Start of Document text

Fling, Series A: $21M Raised
FLING
Series A: $21M Raised
A venture-backed dating platform focused on social connection, events, and marketplace-driven engagement.
Consumer Research & Insights
Led workshops, user interviews, and structured surveys to validate product-market fit.
Developed comprehensive consumer research reports with:
Behavioral segmentation
User personas & archetypes
Dating motivations & friction analysis
Feature desirability mapping
Translated qualitative and quantitative findings into actionable product strategy.
Impact: Ensured roadmap decisions were evidence-based and aligned with user needs at scale.
UX Strategy & Product Design
Created low- and high-fidelity wireframes across core product flows.
Developed interactive prototypes to test usability before engineering investment.
Designed and optimized:
Onboarding journey
Messaging experience
Social network layer
Events & Groups discovery
Marketplace interactions
Impact: Reduced usability friction and improved early user engagement metrics.
Business Analysis & Technical Documentation
Authored detailed Technical Requirement Documents (TRDs) for:
Onboarding
Messaging
Social Network
Events
Groups
Marketplace
Each included:
Defined user stories
Acceptance criteria
Edge cases
Functional specifications
User journey mapping
KPI alignment
Impact: Streamlined engineering execution and reduced ambiguity across cross-functional teams.
Product Roadmap & Project Management
Built and maintained a multi-quarter product roadmap aligned with Series A growth targets.
Created IT project management Gantt charts to track dependencies, sprints, and feature releases.
Coordinated between engineering, design, marketing, and leadership stakeholders.
Impact: Maintained delivery cadence and alignment during rapid scaling.
Agile Product Leadership
Led daily stand-ups and sprint planning sessions.
Operated in two-week release cycles to rapidly test and iterate.
Implemented hypothesis-driven feature launches.
Gathered user feedback post-release to validate assumptions.
Impact: Enabled rapid experimentation and continuous product optimization.
Quality Assurance & UAT
Conducted User Acceptance Testing (UAT) prior to production releases.
Logged and prioritized bugs in collaboration with QA engineers.
Ensured feature stability and production readiness.
Impact: Maintained product reliability during accelerated release cycles.
From Dating App to Predictive Intelligence Platform
Let me start with a structural shift.

End of Document text
Start of Data excerpt

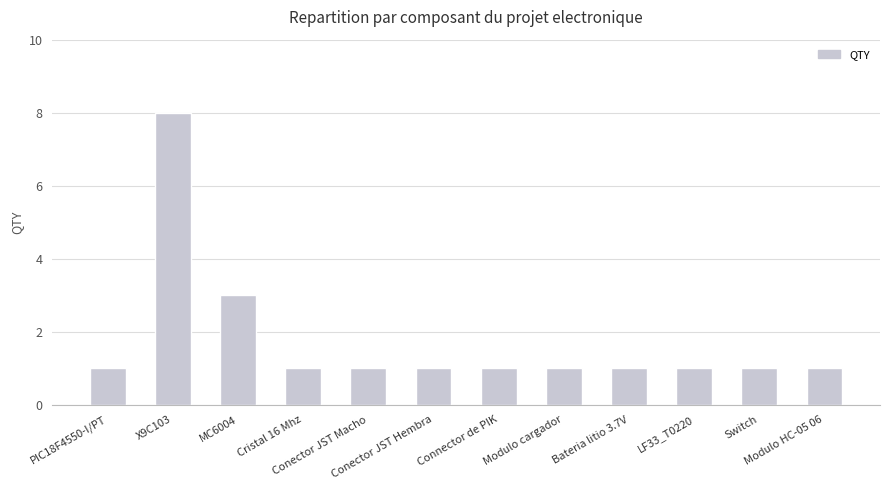

Does the chart contain stacked bars?

No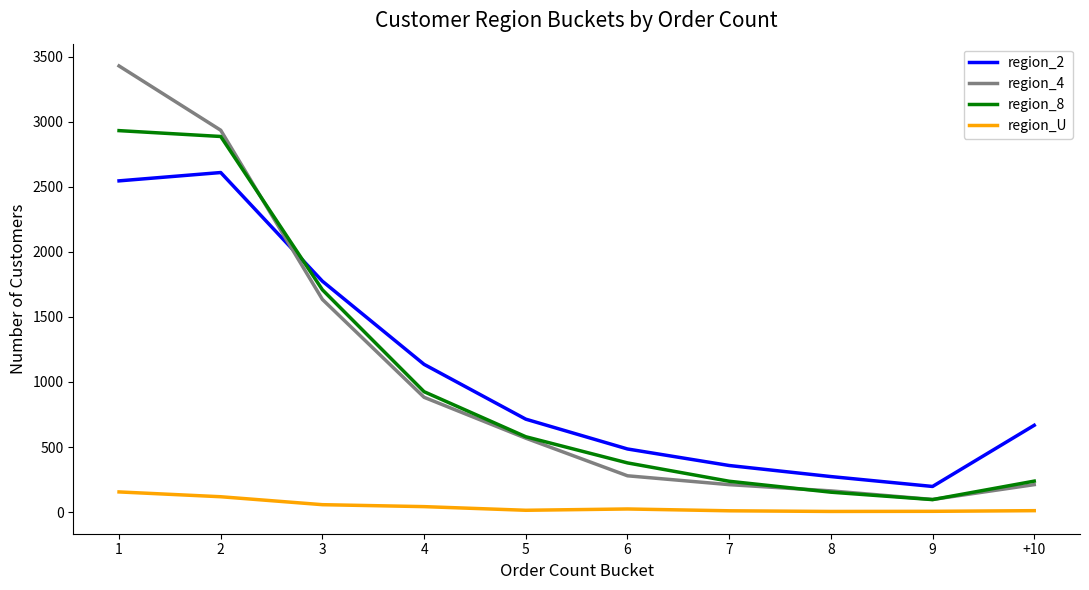

Rank the categories by region_2 value from highest to lowest.

2, 1, 3, 4, 5, +10, 6, 7, 8, 9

End of Data excerpt

» Activity 1:
Condense the Fling case study's section that begins "Agile Product Leadership" into one or two sentences. Keep its main facts.
» Activity 2:
Write the next part of the Fling case study, starting after its final sentence.

» Exercise response 1:
Agile product leadership meant leading daily stand-ups and sprint planning, working in two-week release cycles, launching features based on hypotheses, and collecting user feedback after each release to validate assumptions. This enabled rapid experimentation and continuous product optimization.

» Exercise response 2:
Historically, dating platforms have optimized engagement volume — swipes, time spent, and match count. That model maximizes activity, not outcomes.
What we are building instead is a decision-quality optimization engine.
On the left side of this slide, you see the legacy metrics framework — swipe volume and match count. On the right, you see our framework — compatibility probability, date conversion, and relationship durability.
The difference is fundamental.
Rather than increasing interaction density, we increase connection probability. This reframes the company from a media-style engagement business into a predictive infrastructure platform.
The strategic implication is that value scales with intelligence accumulation, not with superficial activity.
Intelligence Stack Overview
This slide outlines our full intelligence stack.
At the top layer is the user interface — adaptive onboarding, ranked matches, event invitations. These are visible manifestations of a deeper system.
Underneath is the decision engine. This is where compatibility scoring, ghosting risk prediction, and subscription timing decisions occur.
Below that is the predictive modeling layer — trained continuously on outcome-labeled data.
At the foundation is behavioral infrastructure: telemetry across onboarding, messaging, events, and relationship progression.
The key insight here is vertical integration. Data, model, and decision execution are unified. That architecture enables compounding predictive advantage.
Predictive Intelligence Flywheel
This is the operating core of the platform — the Predictive Intelligence Flywheel.
We capture behavioral data.
We train models to estimate compatibility and lifecycle progression.
We optimize decisions — match ranking, event curation, monetization timing.
Those improved decisions generate better economic and relational outcomes.
Improved outcomes increase engagement and retention, generating more data.
Each loop increases model accuracy.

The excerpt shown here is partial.